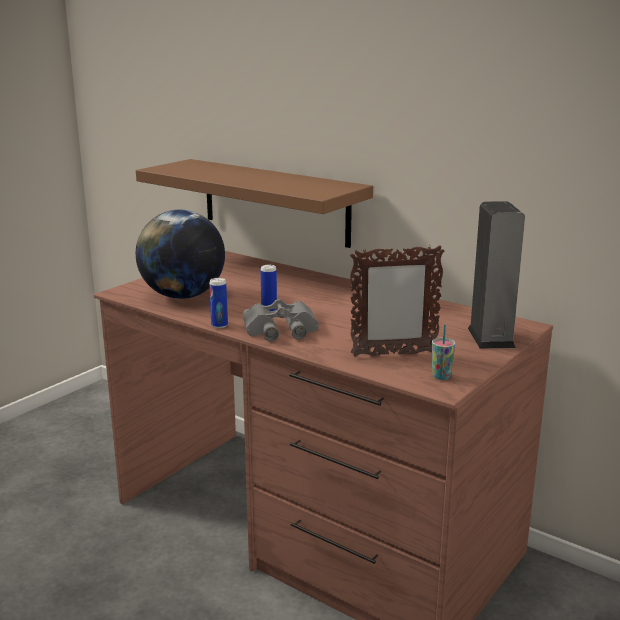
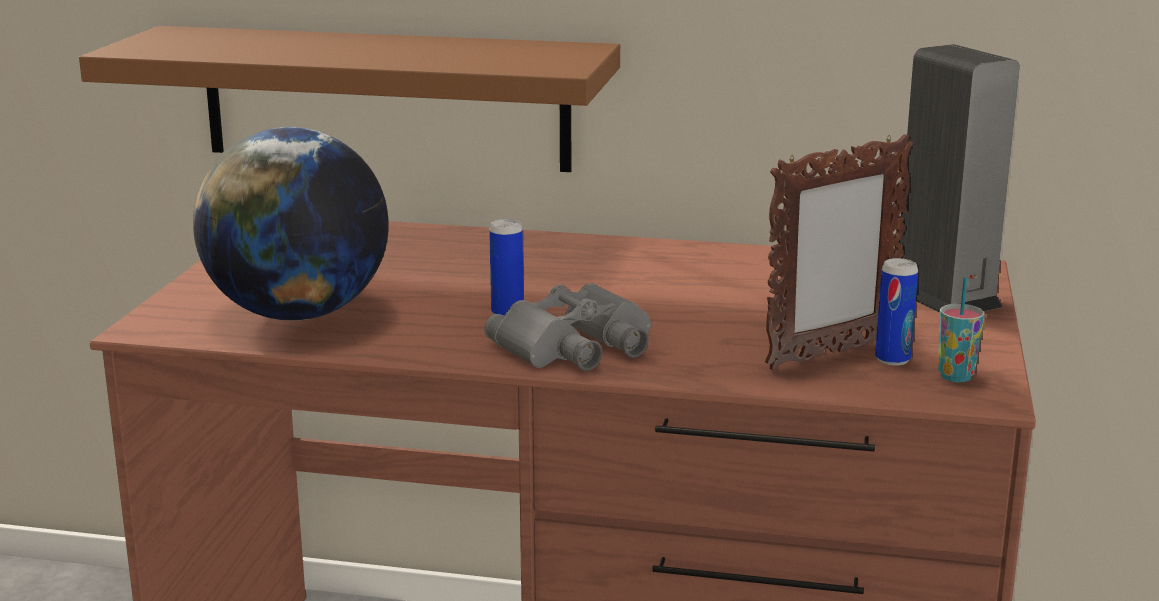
camera: 25 degrees left, 0 degrees up
(219, 325) = (449, 358): can -> can (892, 359)

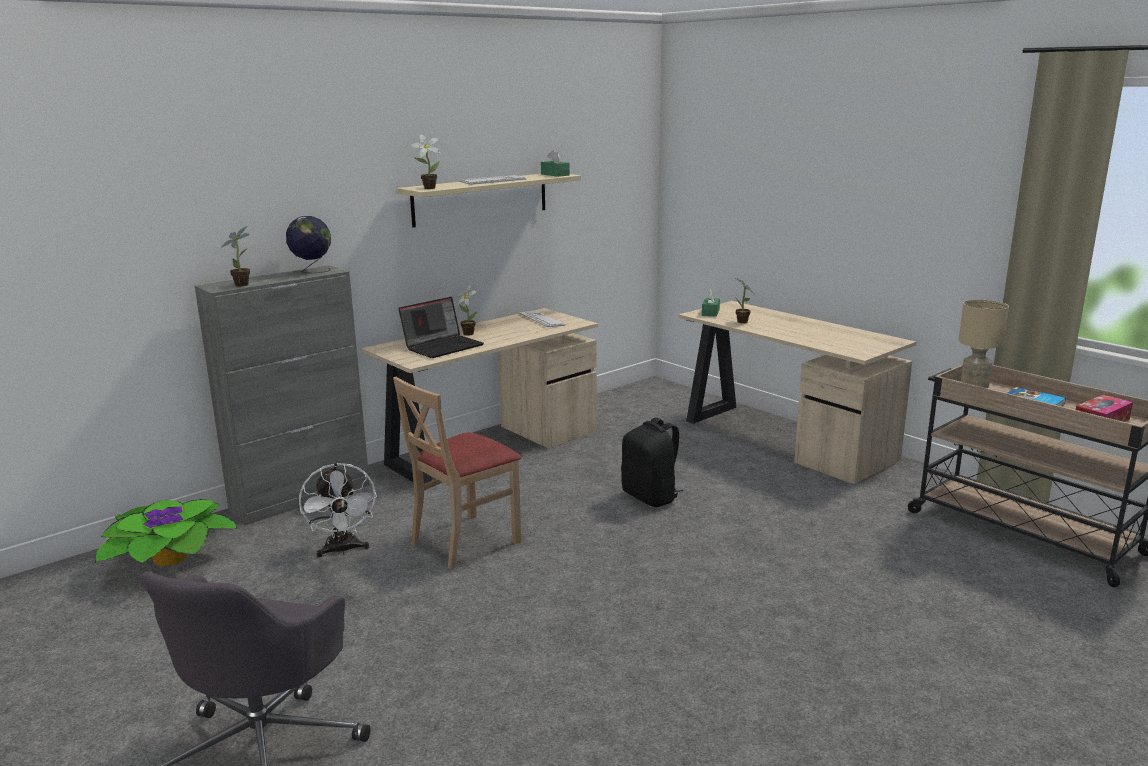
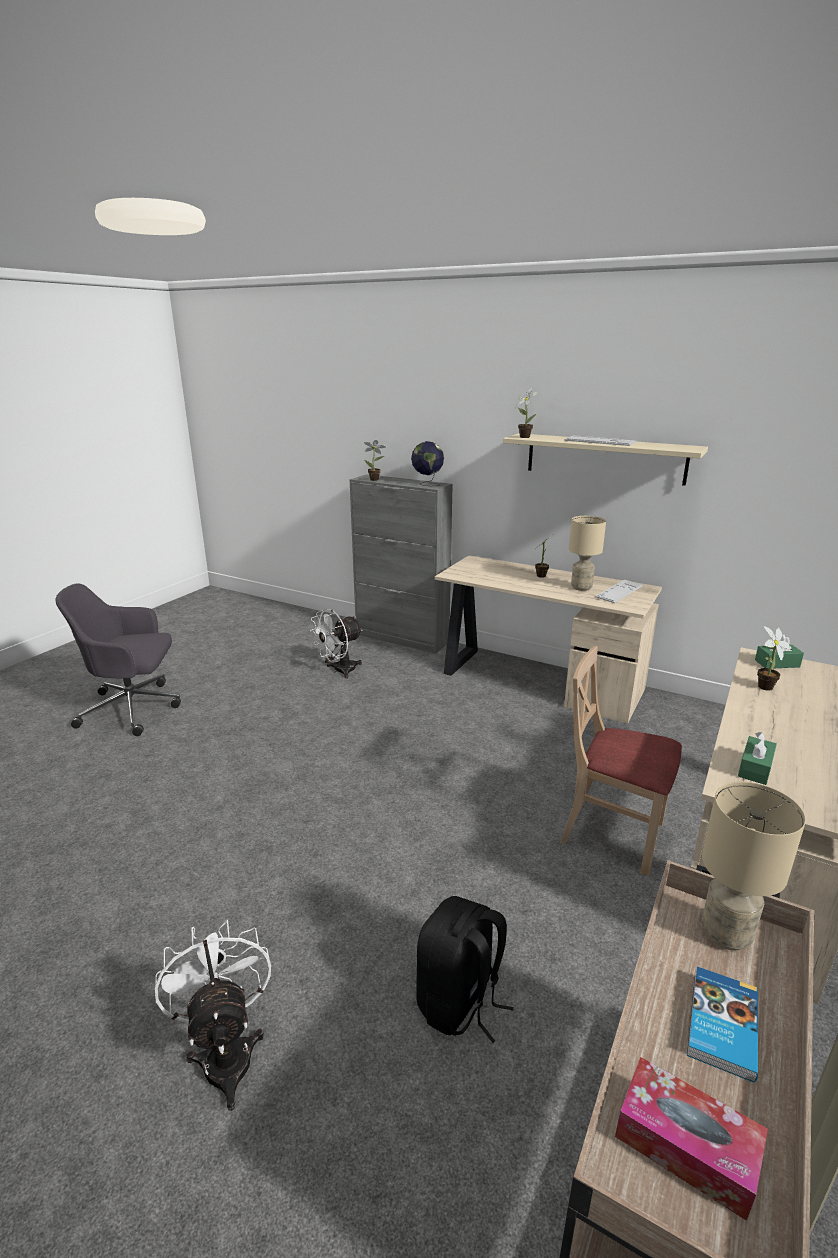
camera: 70 degrees right, 5 degrees up
(169, 560) = (306, 628): potted plant -> none
(443, 346) = (498, 574): laptop -> none
(464, 541) = (373, 709): beige chair -> beige chair (612, 834)
(517, 328) = (581, 588): none -> beige table lamp
(555, 175) = (682, 448): green tissue box -> green tissue box (755, 768)
(651, 497) = (508, 782): black backpack -> black backpack (460, 1002)
(941, 673) = (226, 1052): none -> white fan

- - - -

- **WORK ORDER**
Search each line of the data above for "beige", and copy the lines where it occurs.

- **SOLUTION TO THIS PROBLEM**
(464, 541) = (373, 709): beige chair -> beige chair (612, 834)
(517, 328) = (581, 588): none -> beige table lamp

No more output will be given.